▶ _PAGE EXCERPT_
============

17

The JVM optimzes String concatenation with + and replaces it with a StringBuilder. This should be the same in Scala. But what happens if strings are concatenated with ++=?

var x = "x"
x ++= "y"
x ++= "z"

As far as I know this methods treats strings like char seqences, so even if the JVM would create a StringBuilder it would lead to many method calls, right? Would it be better to use a StringBuilder instead?

To what type is the String converted implicitly?

1
  • 2
    Can you unaccept my answer and pick either som-snytt or Rex Kerr? Commented Sep 2, 2014 at 21:24

2 Answers 2

16

There is a huge HUGE difference in time taken.

If you add strings repeatedly using += you do not optimize away the O(n^2) cost of creating incrementally longer strings. So for adding one or two you won't see a difference, but it doesn't scale; by the time you get to adding 100 (short) strings, using a StringBuilder is over 20x faster. (Precise data: 1.3 us vs. 27.1 us to add the string representations of the numbers 0 to 100; timings should be reproducible to about += 5% and of course are for my machine.)

============

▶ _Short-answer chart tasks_
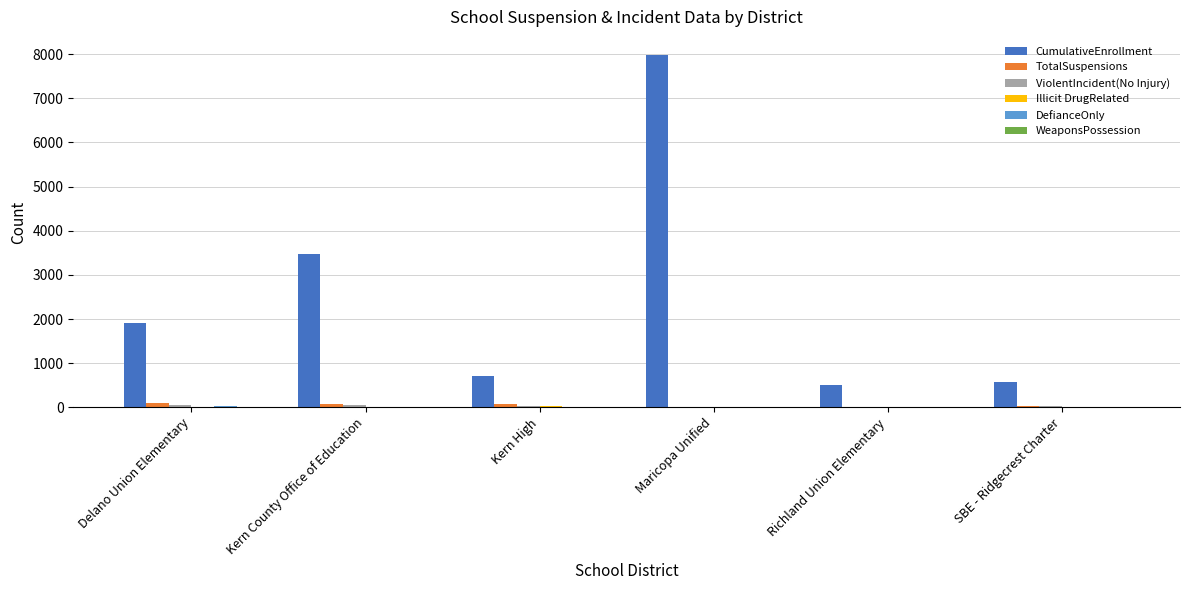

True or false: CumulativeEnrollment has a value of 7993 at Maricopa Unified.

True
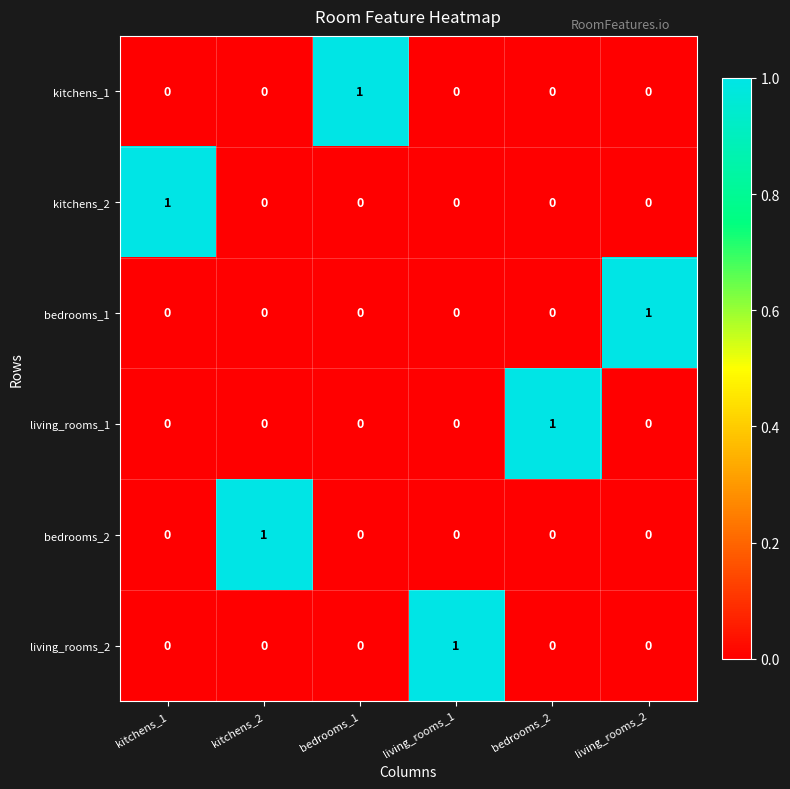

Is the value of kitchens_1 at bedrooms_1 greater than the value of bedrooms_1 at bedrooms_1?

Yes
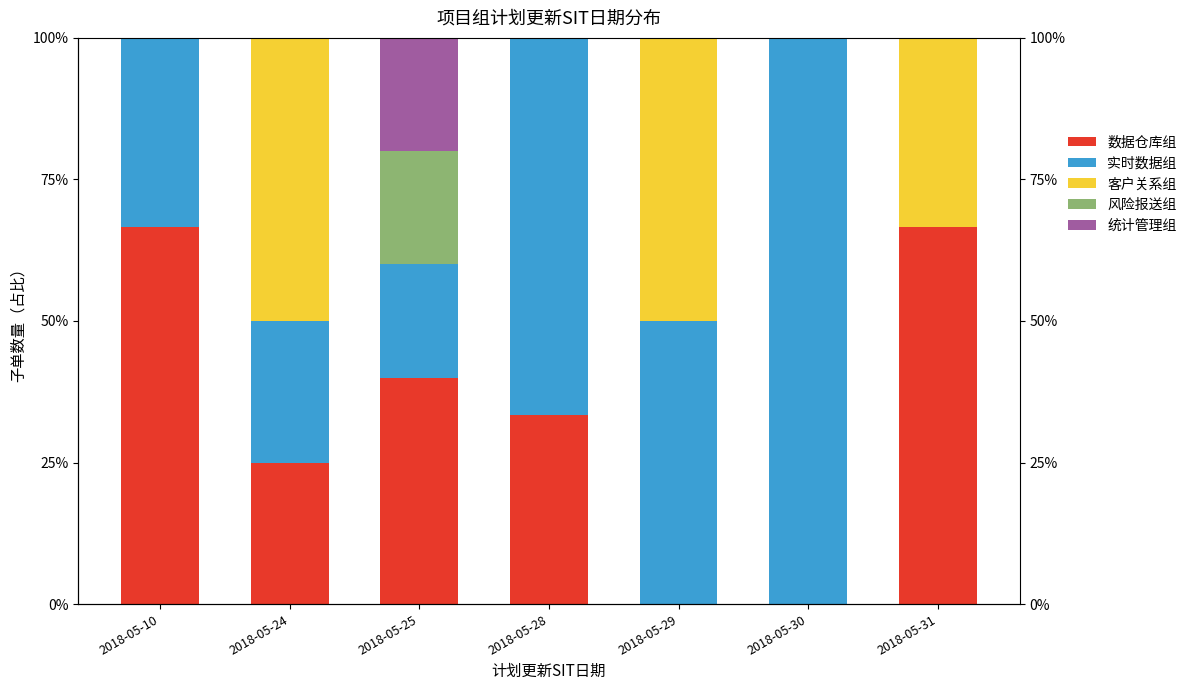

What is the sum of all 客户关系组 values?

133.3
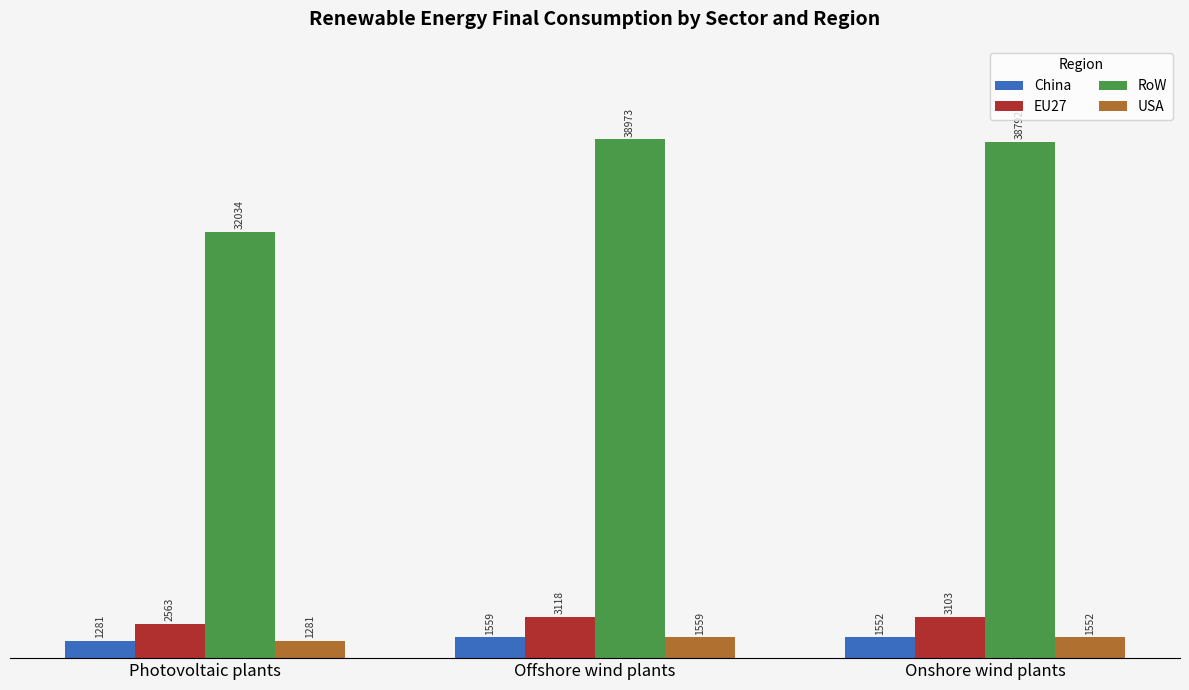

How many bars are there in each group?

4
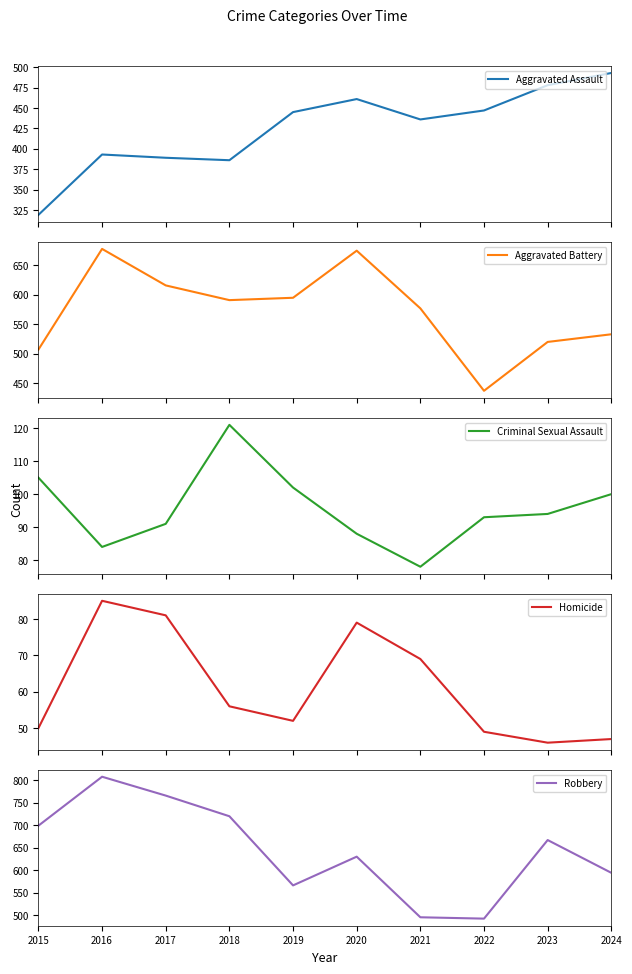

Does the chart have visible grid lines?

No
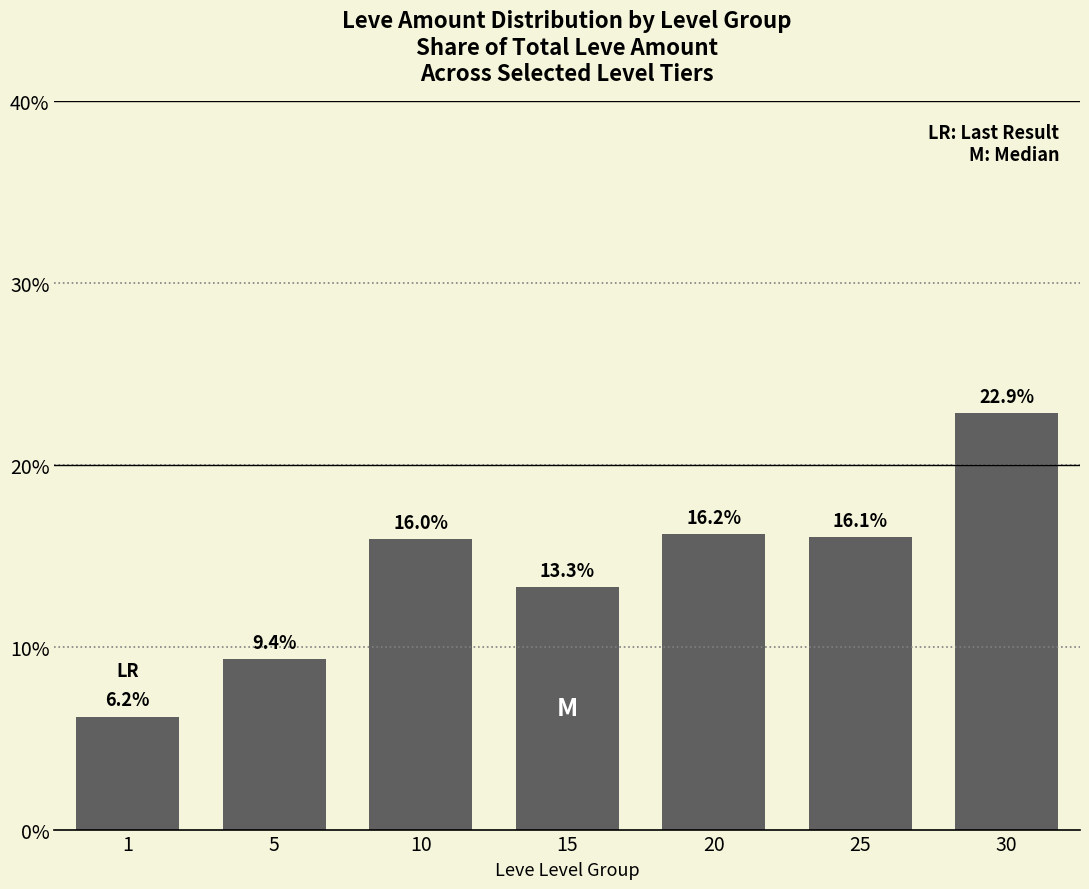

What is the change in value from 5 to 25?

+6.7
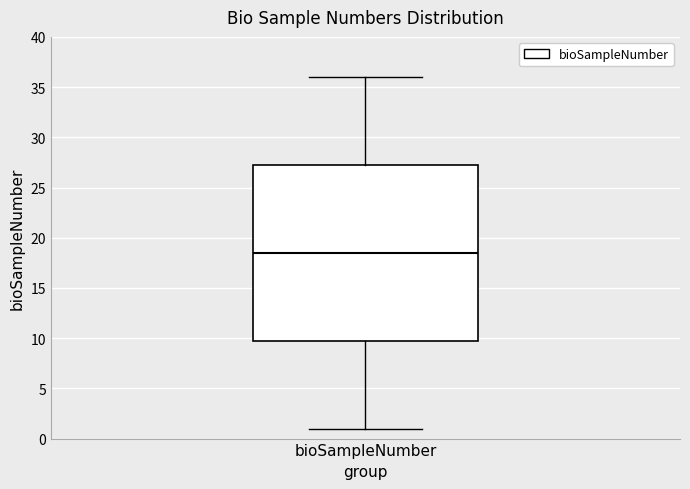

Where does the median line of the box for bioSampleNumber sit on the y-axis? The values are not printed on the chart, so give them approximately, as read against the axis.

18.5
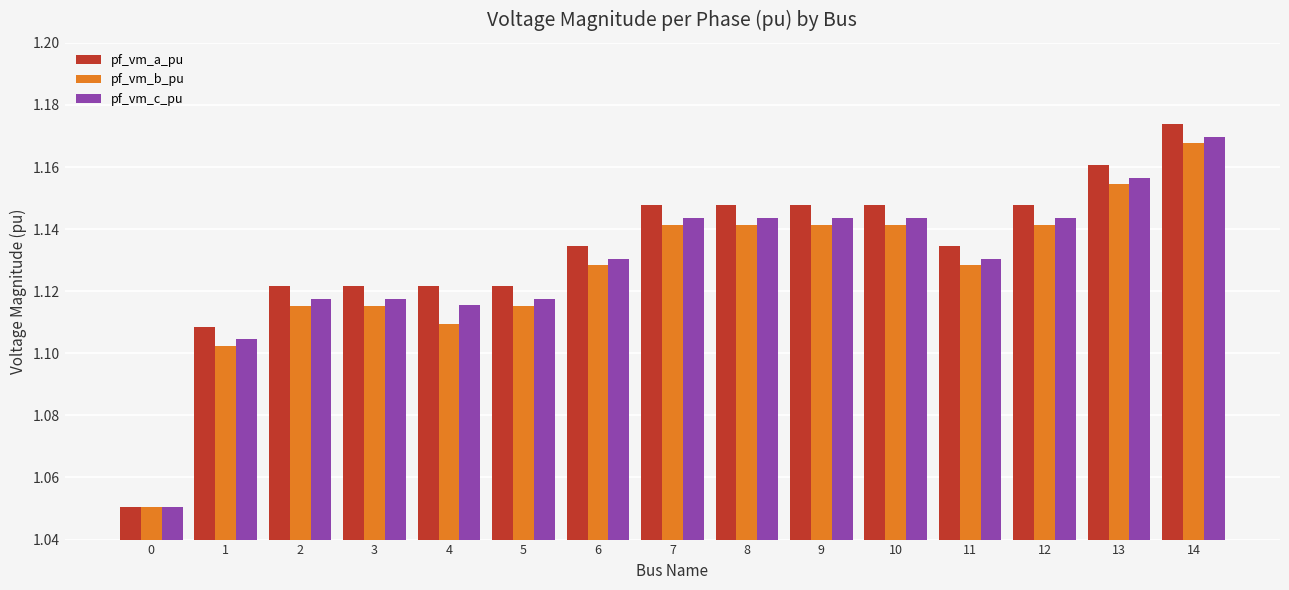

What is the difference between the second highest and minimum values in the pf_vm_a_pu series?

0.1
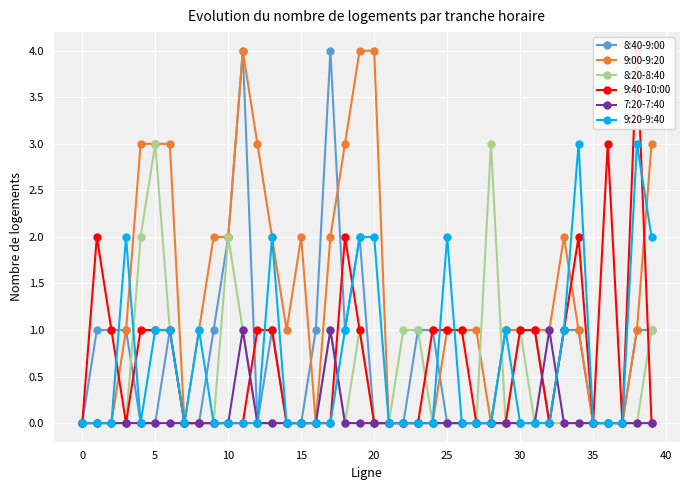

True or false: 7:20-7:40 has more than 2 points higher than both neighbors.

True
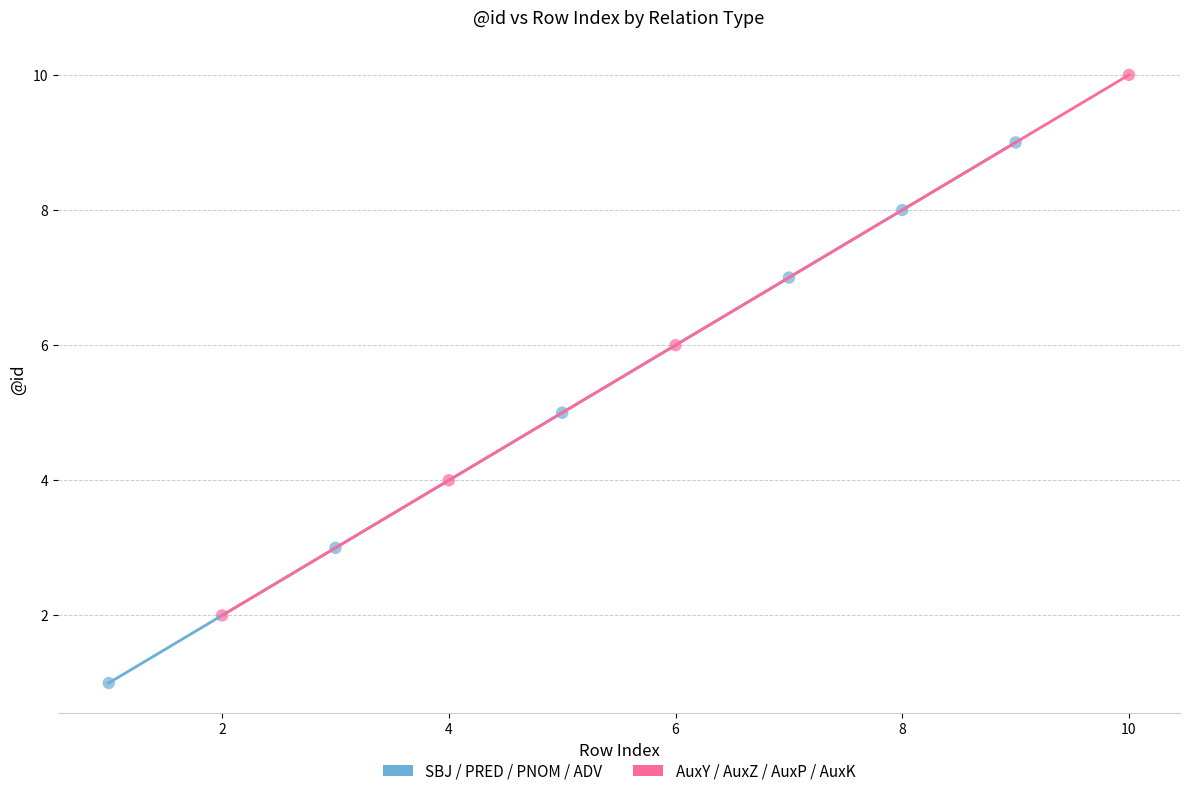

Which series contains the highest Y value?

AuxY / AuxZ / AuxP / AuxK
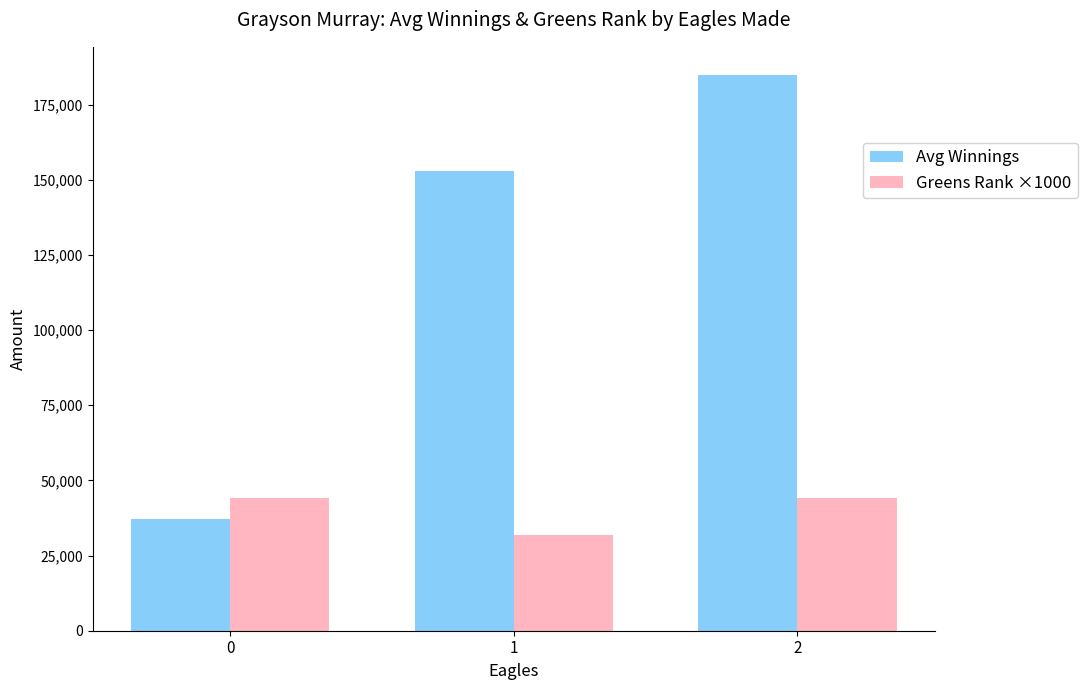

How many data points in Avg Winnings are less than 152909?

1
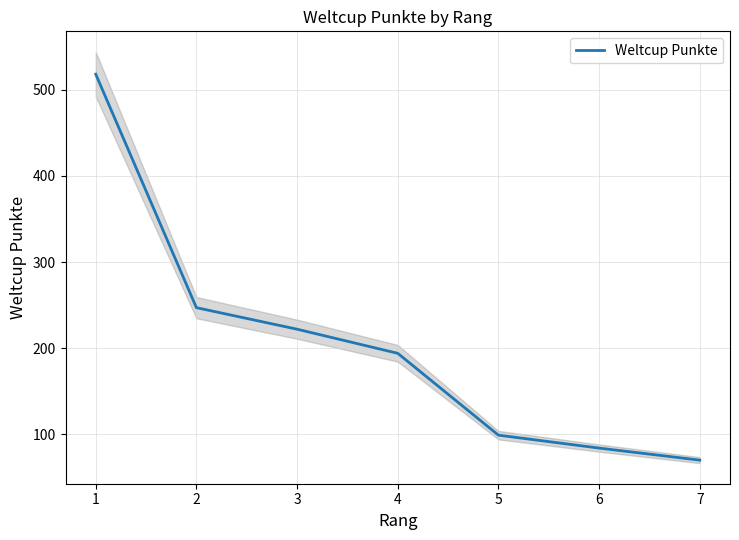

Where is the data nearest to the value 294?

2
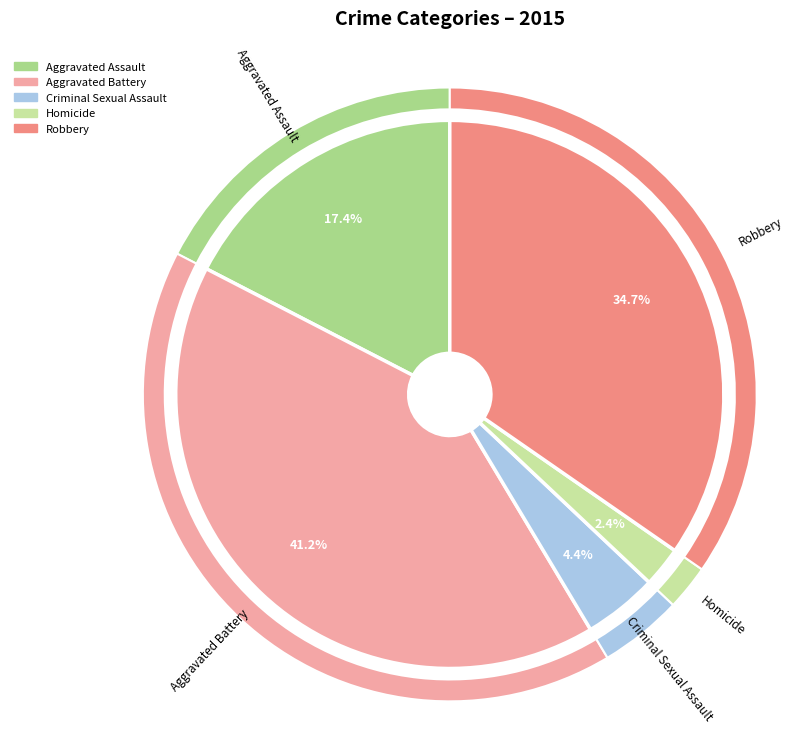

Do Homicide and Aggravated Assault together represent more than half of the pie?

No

============

List every operator that the Scala string concatenation thread names as a way of concatenating or adding strings.

+, ++=, +=